Cose da fare:
(1) Indica se le affermazioni (a), (b) e (c) concordano con il testo su Raffaella Carrà. Per ciascuna rispondi sì o no e cita tra virgolette le parole del testo che lo stabiliscono: (a) Raffaella Carrà ha venduto 60 milioni di dischi in 37 paesi; (b) Tanti auguri è stata pubblicata nel 1980; (c) le sue canzoni hanno accompagnato tre generazioni.
(2) Riprendi il testo su Raffaella Carrà dal punto in cui si interrompe e proseguilo.

“Ma che musica che musica che musica maestro
Hai trovato la via giusta per la celebrità
Ma che musica che musica che musica maestro
Questa bella sinfonia tutto il mondo canterà
E allora dai dai dai
Viva le feste se in un mese son cento in più
Viva le feste se in un anno son mille in più”…
Le sue sono canzoni popolari che hanno dei semplici ritornelli che si ricordano facilmente e che hanno accompagnato quattro generazioni. Nel corso della sua strabiliante carriera, Raffaella Carrà ha venduto 60 milioni di dischi in ben 37 paesi del mondo.
Attraverso i suoi pezzi che sono sì leggeri ma avanguardisti, ha sdoganato pregiudizi e tabù attraverso l’allergia, l’ironia e la sua sensibilità.
Raffaella ha cantato bellissime canzoni d’amore, senza tempo, sempre attuali come Innamorata, Forte forte forte, Abbracciami, L’uomo ideale, Io ti amo, Bellissimo e Sarà perchè. Sono brani mai banali, soprattutto se pensiamo ai canoni dell’epoca.
Ci sono brani più romanici e nostalgici, nelle quali la protagonista viene puntualmente sedotta e abbandonata. Da Io non vivo senza te a E salutala per me, passando per Sei un bandito, Torna da me e Niente di importante.
Insomma, nelle sue canzoni Raffaella canta i tradimenti sia subiti che fatti. Quasi ribellandosi a chi in musica non favoriva testi di emancipazione femminile. Pensiamo a Tanti auguri, uno dei suoi più celebri cavalli di battaglia, pubblicato nel 1978.

Insieme di dati:

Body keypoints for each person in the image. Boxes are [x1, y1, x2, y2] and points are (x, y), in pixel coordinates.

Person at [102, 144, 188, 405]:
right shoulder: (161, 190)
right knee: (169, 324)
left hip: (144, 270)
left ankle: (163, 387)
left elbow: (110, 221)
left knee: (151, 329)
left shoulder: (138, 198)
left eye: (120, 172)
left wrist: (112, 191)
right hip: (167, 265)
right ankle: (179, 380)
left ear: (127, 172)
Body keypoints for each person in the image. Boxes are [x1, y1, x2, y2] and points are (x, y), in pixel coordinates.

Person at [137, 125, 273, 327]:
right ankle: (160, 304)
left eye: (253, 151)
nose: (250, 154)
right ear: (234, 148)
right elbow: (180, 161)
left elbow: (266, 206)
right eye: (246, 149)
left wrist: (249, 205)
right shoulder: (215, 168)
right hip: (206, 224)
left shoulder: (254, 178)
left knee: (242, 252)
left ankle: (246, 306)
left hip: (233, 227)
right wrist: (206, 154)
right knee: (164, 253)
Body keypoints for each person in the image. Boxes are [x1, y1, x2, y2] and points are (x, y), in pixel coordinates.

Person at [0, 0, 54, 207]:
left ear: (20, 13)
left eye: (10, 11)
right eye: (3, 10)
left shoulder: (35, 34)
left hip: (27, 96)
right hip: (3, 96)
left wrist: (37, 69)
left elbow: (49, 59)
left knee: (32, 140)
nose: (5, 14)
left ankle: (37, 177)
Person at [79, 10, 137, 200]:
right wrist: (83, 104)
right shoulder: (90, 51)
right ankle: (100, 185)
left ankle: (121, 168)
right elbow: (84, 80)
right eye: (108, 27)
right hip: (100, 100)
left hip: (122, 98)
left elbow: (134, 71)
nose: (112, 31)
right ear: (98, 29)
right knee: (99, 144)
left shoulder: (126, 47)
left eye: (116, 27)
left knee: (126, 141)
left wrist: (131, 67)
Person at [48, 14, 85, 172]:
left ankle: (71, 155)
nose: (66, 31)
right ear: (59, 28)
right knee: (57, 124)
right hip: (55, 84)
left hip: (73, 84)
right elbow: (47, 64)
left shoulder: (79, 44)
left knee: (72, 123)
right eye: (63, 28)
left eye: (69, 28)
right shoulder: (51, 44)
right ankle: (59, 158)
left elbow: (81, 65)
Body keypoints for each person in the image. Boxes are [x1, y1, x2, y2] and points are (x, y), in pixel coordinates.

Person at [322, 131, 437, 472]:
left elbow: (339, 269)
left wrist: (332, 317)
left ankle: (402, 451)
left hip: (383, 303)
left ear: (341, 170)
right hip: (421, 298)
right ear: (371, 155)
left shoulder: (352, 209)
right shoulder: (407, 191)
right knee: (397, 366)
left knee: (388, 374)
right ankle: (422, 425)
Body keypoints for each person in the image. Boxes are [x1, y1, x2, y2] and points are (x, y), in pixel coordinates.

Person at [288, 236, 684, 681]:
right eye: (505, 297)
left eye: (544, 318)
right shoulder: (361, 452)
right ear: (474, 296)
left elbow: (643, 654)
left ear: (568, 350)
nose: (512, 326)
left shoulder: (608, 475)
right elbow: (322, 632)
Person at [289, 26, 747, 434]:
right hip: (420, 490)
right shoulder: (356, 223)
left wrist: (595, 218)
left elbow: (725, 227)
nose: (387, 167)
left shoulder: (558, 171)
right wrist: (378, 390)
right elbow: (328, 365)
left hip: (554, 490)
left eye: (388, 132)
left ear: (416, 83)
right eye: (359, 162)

Risposte scritte:
(1)
(a) Sì: «Raffaella Carrà ha venduto 60 milioni di dischi in ben 37 paesi del mondo».
(b) No: «pubblicato nel 1978».
(c) No: «hanno accompagnato quattro generazioni».

(2)
Pensate che per la prima volta una donna si ritrovava a cantare “com’è bello far l’amore da Trieste in giù” a solo tre anni prima della cancellazione del delitto d’onore dal codice penale.
Il suo era cantare l’amore libero che esportava in giro per il mondo, anche in paesi come il Cile e la Spagna, che in quegli anni erano sotto un regime dittatoriale. Rispettivamente di Augusto Pinochet e di Francisco Franco. Lei una rivoluzionaria con note, passi di danza e testi piuttosto espliciti come armi.
Chi non ricorda la sua canzone Luca, la seconda canzone italiana della storia a trattare l’omosessualità dopo Pierre dei Pooh, anche se in modo decisamente più leggero, oppure Amicoamante, dove si anticipava di qualche decennio la figura dell’amico intimo.
Poi, ancora, Pedro, il cui protagonista (mica tanto perbenino) adesca una turista con la scusa di farle da guida per la città. Non frena i suoi istinti nemmeno in Io la colpa non ce l’ho, dove canta: “La mia mente dice no, ma il mio corpo grida un sì!”.
E che dire di Che dolor?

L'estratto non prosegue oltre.